Useful predictions should also not in black or white but should be presented with an uncertainty, percentage of confidence if one can. It helps one to adjust ones prediction and confidence when new facts come along and I argue every serious predictors should do that.

reactordev•19h ago
What’s even crazier is those fringe ideas from back in the day now have the compute power to actually execute as designed and really interesting things emerged.

I feel like we are on the verge of it, some say we already had it, but the singularity where hardware, learning, software, sensors and vision, all collide with enough headroom to make real-time our time. Now if we could only solve for our monkey brains.

Strilanc•16h ago
> By late 2024 the biggest numbers that had been factored by an actual digital quantum computer had 35 bits (citing https://arxiv.org/pdf/2410.14397v1 )

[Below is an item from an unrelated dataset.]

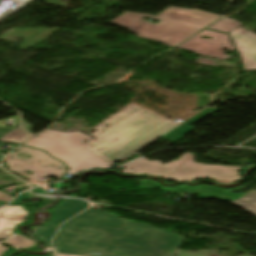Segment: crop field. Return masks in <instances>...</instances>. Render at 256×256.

This is incorrect. The cited reference says "N <= 35". That N is the number being factored, not the number of bits in the number. Also, footnote a of that paper points out (correctly) that the circuits that were used likely needed knowledge of the factors to create (e.g. as explained in https://arxiv.org/abs/1301.7007 ). As far as I know, only N=15 has been factored on a quantum computer in a no-shenanigans way.

It's conceivable that current ion trap machines could do a no-shenanigans N=21.... but anyone judging progress in quantum computing by largest-number-factored is looking at the wrong metric (for now). You won't see that metric move meaningfully until quantum error correction is done spinning up.

anthk•13h ago
- Vulcano from Canary Island erupting

- Another one from Italy too

- Weird space event

- Odd geometry based discovery on Cosmologics

- Also, DNA's codons' layout will have something to say too

- Rust on Linux takes over Intel iGPU drivers (sadly). Tons of Linux distros either get OpenBSD's Xenocara or NetBSD's base X.org to get stuff working.

- Trump is impeached and declared mentally challenged due to an age related dementia in order to avoid prison time (and to avoid a global economy crash).

moralestapia•4h ago
>Yes, I did say that something new and big that everyone accepted as the new and big thing in AI would come along no earlier than 2023 [...]

Lol, what a joke. I'd rather get someone to read my hand and tell me what's going to happen.